I didn’t even know skin biting was it’s own illness until I read the Wikipedia nail biting page while linking to it tonight — I thought it was just a natural extension of nail biting. After all, once you run out of nail to bite and peel off, the compulsion is still there so what’s the next logical step? Right. The skin on your fingers. (For those of you who thought “toe nails?”, can I just say “ew!”) I really had to laugh when I read mig3X5’s recent “Hello, I’m a Wolf-Biter” post while I was looking that up — could be talking about me (except for the “wee lad” part, of course). I’d promise to tape your hands down but you’ll just start biting other things, and at least you can hide your hands.

Still, a couple of times a year I “break” the habit and stop biting my nails. It usually lasts for a month or two at the most, until I either get completely frustrated by them (how do people function with nails? they get in the way of everything) or a nail breaks — the sudden reversion to short nail kicks the compulsion into high gear and the remaining nails don’t usually last for very long after.
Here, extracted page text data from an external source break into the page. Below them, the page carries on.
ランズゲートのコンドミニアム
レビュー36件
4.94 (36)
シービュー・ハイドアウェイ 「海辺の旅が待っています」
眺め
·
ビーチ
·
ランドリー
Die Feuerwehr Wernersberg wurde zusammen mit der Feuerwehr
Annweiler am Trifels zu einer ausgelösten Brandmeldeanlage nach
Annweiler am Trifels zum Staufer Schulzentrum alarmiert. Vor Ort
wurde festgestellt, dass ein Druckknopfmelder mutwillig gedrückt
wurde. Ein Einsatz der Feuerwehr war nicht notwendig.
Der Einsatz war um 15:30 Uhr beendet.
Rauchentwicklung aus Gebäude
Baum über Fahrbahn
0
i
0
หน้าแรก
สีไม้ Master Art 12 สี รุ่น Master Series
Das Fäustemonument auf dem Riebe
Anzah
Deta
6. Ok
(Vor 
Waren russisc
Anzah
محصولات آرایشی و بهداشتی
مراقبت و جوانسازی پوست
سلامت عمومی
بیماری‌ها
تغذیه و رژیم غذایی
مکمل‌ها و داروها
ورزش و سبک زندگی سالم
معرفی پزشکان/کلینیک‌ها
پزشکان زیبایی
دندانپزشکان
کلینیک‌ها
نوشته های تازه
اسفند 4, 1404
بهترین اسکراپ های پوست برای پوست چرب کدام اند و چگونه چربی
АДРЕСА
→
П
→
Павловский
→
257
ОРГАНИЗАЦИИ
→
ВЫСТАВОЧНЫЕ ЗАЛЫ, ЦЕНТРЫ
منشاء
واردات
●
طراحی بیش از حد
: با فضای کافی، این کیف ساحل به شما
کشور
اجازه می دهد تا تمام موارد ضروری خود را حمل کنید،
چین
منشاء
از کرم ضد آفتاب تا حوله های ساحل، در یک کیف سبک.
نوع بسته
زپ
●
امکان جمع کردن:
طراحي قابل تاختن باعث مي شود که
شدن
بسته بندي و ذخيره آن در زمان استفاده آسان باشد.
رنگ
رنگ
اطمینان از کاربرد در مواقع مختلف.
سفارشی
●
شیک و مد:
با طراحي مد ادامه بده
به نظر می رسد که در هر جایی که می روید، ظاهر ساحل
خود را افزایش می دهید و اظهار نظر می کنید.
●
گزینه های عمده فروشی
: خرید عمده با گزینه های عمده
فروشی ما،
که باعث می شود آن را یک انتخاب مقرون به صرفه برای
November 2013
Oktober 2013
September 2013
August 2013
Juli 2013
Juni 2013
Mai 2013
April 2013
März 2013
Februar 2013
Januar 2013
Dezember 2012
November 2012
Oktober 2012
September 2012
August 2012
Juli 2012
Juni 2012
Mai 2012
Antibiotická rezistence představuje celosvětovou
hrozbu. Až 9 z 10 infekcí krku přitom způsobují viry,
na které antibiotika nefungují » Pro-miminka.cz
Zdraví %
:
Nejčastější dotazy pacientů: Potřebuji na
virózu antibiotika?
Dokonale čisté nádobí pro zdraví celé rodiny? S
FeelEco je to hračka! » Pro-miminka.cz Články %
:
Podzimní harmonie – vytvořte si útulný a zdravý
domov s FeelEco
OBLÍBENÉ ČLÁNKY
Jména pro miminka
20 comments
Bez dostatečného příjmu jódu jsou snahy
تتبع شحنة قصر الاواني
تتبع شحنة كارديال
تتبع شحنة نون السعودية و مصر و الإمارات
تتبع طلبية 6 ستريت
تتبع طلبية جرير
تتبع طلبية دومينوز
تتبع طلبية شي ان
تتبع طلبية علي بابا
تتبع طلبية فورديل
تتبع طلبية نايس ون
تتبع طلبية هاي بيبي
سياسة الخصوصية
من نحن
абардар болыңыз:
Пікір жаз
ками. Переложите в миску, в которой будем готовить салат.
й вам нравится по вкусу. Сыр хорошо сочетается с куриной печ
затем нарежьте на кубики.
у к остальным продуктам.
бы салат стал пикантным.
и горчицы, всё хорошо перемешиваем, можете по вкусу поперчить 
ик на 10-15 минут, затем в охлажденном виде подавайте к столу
They’ve lasted about 2 weeks so far, but boy it’s a hard slog. The problem with chronic nail biting is that it permanently changes the shape of your nail beds and fingertips. Unless you rip off the nail and start from scratch again.

Don’t look at me like that.

I considered it at one point. I’d shut my pinky finger in a car door , ripping the nail off completely. The ER doctor tacked the nail back on to the nail bed to provide a template for the new nail to grow against. Painful as hell but the nail, when it grew back in, had a normal length nail bed. It’s still longer than the pinky on the other hand but I’ve had years of biting it since to whittle that down from where it was. It’s a tough habit to break, especially if you’re an orally-fixated person.